En bout de ligne, vous n’êtes qu’un homme qui parle quand il n’y connait rien. Il faut dire que votre socialisation d’homme vous conduit à penser que vous savez tout, que vous êtes neutres et que vous avez toujours raison. De quel droit parlez-vous au nom des victimes? Comment osez-vous décider de ce qui est traumatisant, vous qui n’avez pas été une jeune fille victime d’inceste? Que savez-vous de mon émancipation? Qui êtes-vous pour me dire comment je dois guérir?

Vous décidez pour les victimes, mais c’est la voix du violeur qui s’exprime. Le droit est souvent rétrograde, mais même le législateur et les juristes ont accepté le fait que « ne pas dire non » n’équivalait pas à consentir.
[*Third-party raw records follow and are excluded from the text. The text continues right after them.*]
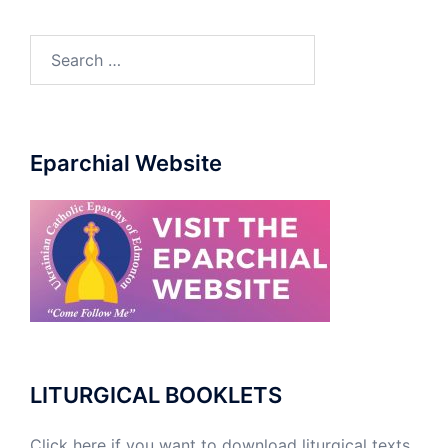
Eparchial Website
LITURGICAL BOOKLETS
Click here if you want to download liturgical texts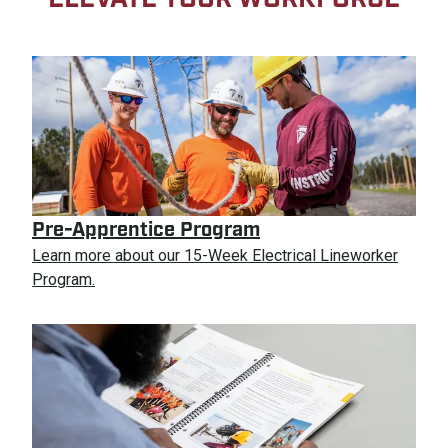
Pre-Apprentice Program
Learn more about our 15-Week Electrical Lineworker
Program.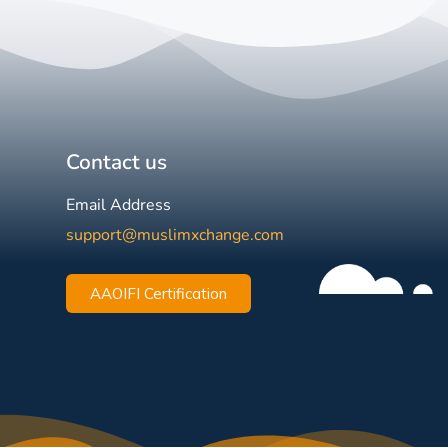
Contact us
Email Address
support@muslimxchange.com
AAOIFI Certification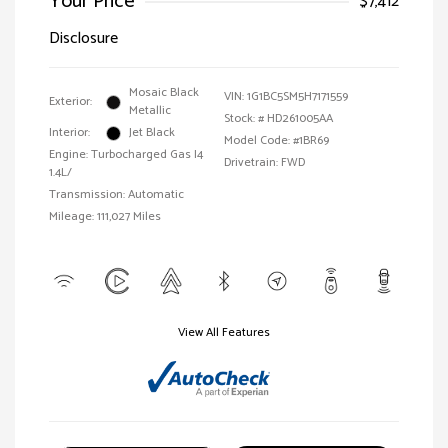
Your Price
$7,412
Disclosure
Mosaic Black
VIN:
1G1BC5SM5H7171559
Exterior:
Metallic
Stock: #
HD261005AA
Interior:
Jet Black
Model Code: #1BR69
Engine: Turbocharged Gas I4
Drivetrain: FWD
1.4L/
Transmission: Automatic
Mileage: 111,027 Miles
View All Features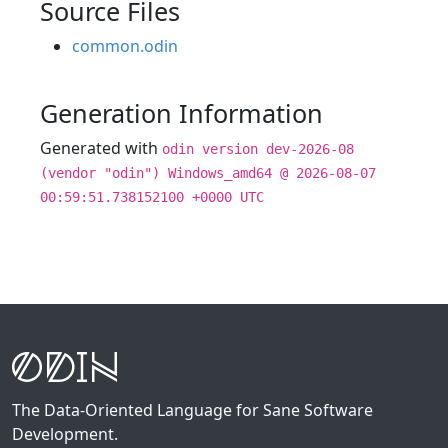
Source Files
common.odin
Generation Information
Generated with
odin version dev-2026-08
(vendor "odin") Windows_amd64 @ 2026-08-07
00:59:51.738152100 +0000 UTC
The Data-Oriented Language for Sane Software
Development.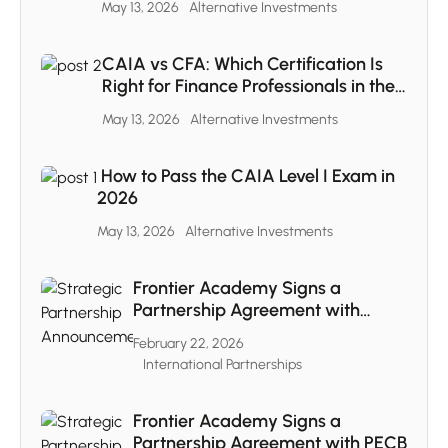
May 13, 2026
Alternative Investments
CAIA vs CFA: Which Certification Is
Right for Finance Professionals in the
MENA Region
May 13, 2026
Alternative Investments
How to Pass the CAIA Level I Exam in
2026
May 13, 2026
Alternative Investments
Frontier Academy Signs a
Partnership Agreement with
CAIA
February 22, 2026
International Partnerships
Frontier Academy Signs a
Partnership Agreement with PECB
Les femmes ne sont pas à votre disposition jusqu’à preuve du contraire. Les comportements que vous défendez férocement, le mari qui saute sur sa femme sans lui demander son avis, c’est effectivement un viol. Vous ne savez pas ce qu’est un viol, Monsieur Foglia, mais vous nous assurez que vous n’êtes pas un violeur? On n’est pas idiotes…  

Je ne sais pas comment conclure, autrement qu’en vous suppliant de vous abstenir, la prochaine fois. On lit assez d’incitations au viol. On a déjà les trolls. Inutiles que les journalistes s’y mettent aussi. Passez votre tour, car, contrairement à ce que vous vous imaginez dans votre grosse tête d’homme puissant qui sait tout, vous lire ne m’a pas aidé à guérir. Aussi surprenant que ça puisse paraitre, les femmes savent ce qu’elles font, se connaissent et ont acquis le droit de s’exprimer et de désobéir aux hommes. Alors, je vous envoie chier moi aussi, Monsieur Foglia; allez donc chier votre merde ailleurs que devant nos yeux qui saignent, allez étaler plus loin votre grand savoir de celui-qui-ne-l’a-pas-vécu.


Nous ne plierons pas sous vos ordres de demeurer tranquilles, le temps de profiter, pour un moment encore, de cet objet que les féministes ont l’audace d’appeler personne.